The consistency of this unit has been very erratic. In their game against Jacksonville, the Jets run game (without Forte) stomped the potent Jaguars defense for over 250 yards. The following week, they were shut down by the Browns. The erratic nature of the run game's performance is embodied by the offensive line. Left guard James Carpenter is a strong run blocker, while left tackle Kelvin Beachum has his moments. However, neither is a dominating force, and the rest of the line is suspect. Center Wesley Johnson has had a very rough season. Right guard Brian Winters is highly inconsistent, while at right tackle the Jets haven't gotten much power in the run game out of either Brandon Shell (the regular starter, whose status is up in the air) or Brent Qvale. Surprisingly, the best blocker in the run game has probably been tight end Eric Tomlinson, who has made key blocks on many big runs this season. All in all, I'd describe the Jet run game as prototypical hit or miss: with a bit more missing.

Dave Choate: Defensively, this group has fared pretty well, at least to this outsider's eyes. Who should we be watching out for in this matchup, and do you have the tools on hand to shut down Julio Jones?

Michael Nania: Much like how I described the offensive line and run game, this defense is erratic and enigmatic. Against the Pats, it was strong secondary play bailing out a dormant front seven. Morris Claiborne, Buster Skrine, and Darryl Roberts were all strong in coverage to help hold New England's offense to a relatively low 24 points despite the fact that Tom Brady endured little contact.

The following week, the front seven finally came alive but was mitigated by awful secondary play. Kony Ealy, Muhammad Wilkerson, and Leonard Williams clobbered the Dolphins front as the Jets shut down Jay Ajayi and hit the quarterback twelve times. It was for naught, as an absolutely terrible outing from slot corner Buster Skrine in particular wiped out all of that. This game was especially poor from Skrine, but he is usually the team's most exploitable DB anyway, so keep an eye on how the Falcons look to attack him.

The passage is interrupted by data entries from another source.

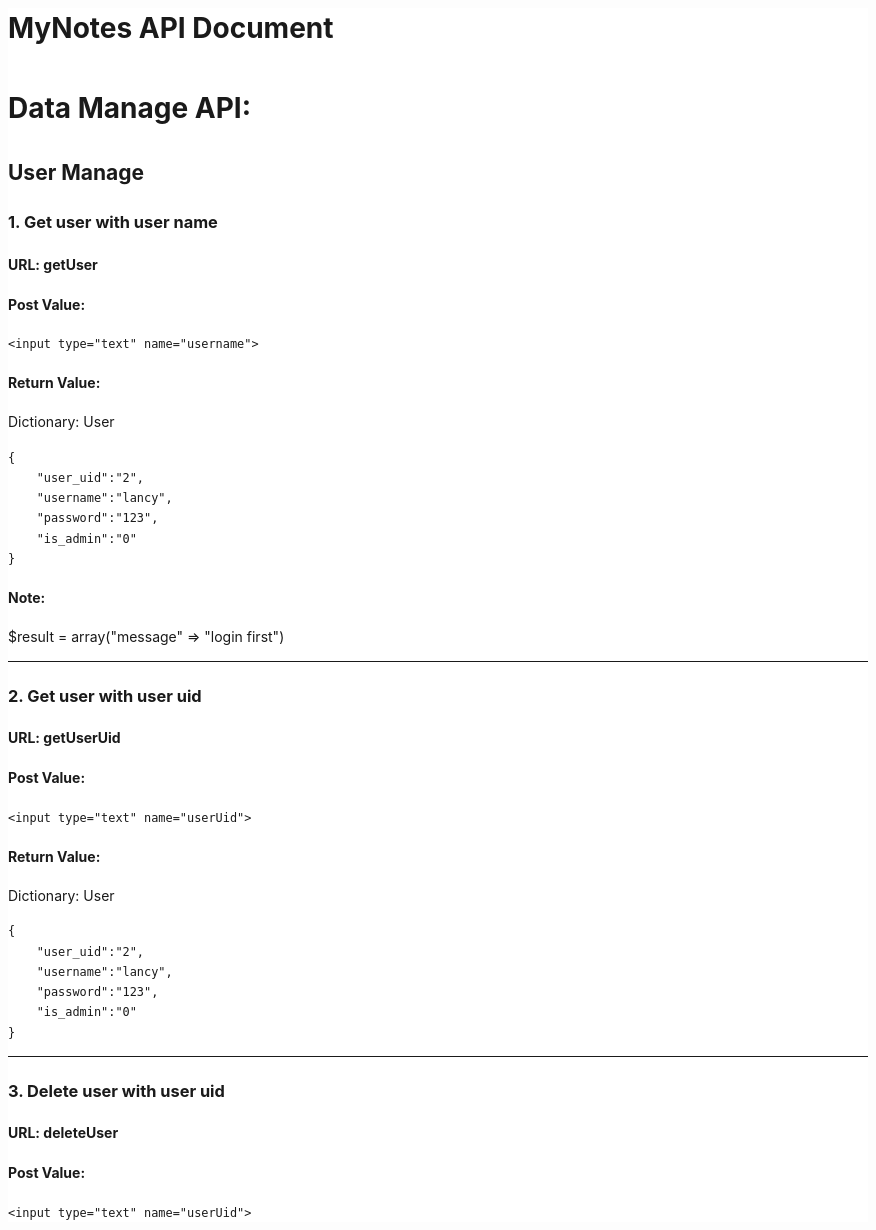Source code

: # MyNotes API Document
# Data Manage     API: 
## User Manage
### 1. Get user with user name
#### URL: getUser
#### Post Value:

    <input type="text" name="username">

#### Return Value:
Dictionary: User

    {
        "user_uid":"2",
        "username":"lancy",
        "password":"123",
        "is_admin":"0"
    }
    
#### Note:
$result = array("message" => "login first")

----
### 2. Get user with user uid
#### URL: getUserUid
#### Post Value:

    <input type="text" name="userUid">

#### Return Value:
Dictionary: User

    {
        "user_uid":"2",
        "username":"lancy",
        "password":"123",
        "is_admin":"0"
    }

----
### 3. Delete user with user uid
#### URL: deleteUser
#### Post Value:

    <input type="text" name="userUid">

As mentioned before, the most consistently good players on defense are the safeties, Jamal Adams and Marcus Maye. Adams is a lot of fun to watch. It's a task to find where he is lined up each snap, as he can play so many different roles well. However, one role where he has been up and down recently is in coverage against tight ends, so Atlanta would be smart to explore that matchup again. Muhammad Wilkerson will also be interesting to watch out for this week. Formerly one of the league's most dominant defensive linemen, he's taken a lot of heat since the beginning of 2016 as he had gone completely silent. That changed on Sunday, as the Wilkerson of old was back, picking off a batted ball, stuffing runs and making life hard for the quarterback. Is he really back, or was that an outlier?

Julio will likely see Morris Claiborne lined up opposite him for most of the game. The Jets are really thin at cornerback past Claiborne, so he has drawn most of the toughest assignments this year. For the most part, he has done a solid job. He hasn't exactly faced a murderer's row of QB/WR combinations, but his body of work has been better than expected. Claiborne will play off coverage a lot, rarely pressing the line. It's a strategy that has worked for him, though. He is a good tackler, so he has limited the short catches made in front of him. This approach has helped him limit the amount of times he's been beaten over the top, but he has proven to be very willing to take a penalty to avoid giving up the deep reception. This will be a great test for Claiborne. The Jets blitz a lot, and don't give a ton of help to their corners. I think there are more enticing matchups for Atlanta to look to exploit, but they would be smart to test Claiborne out early on.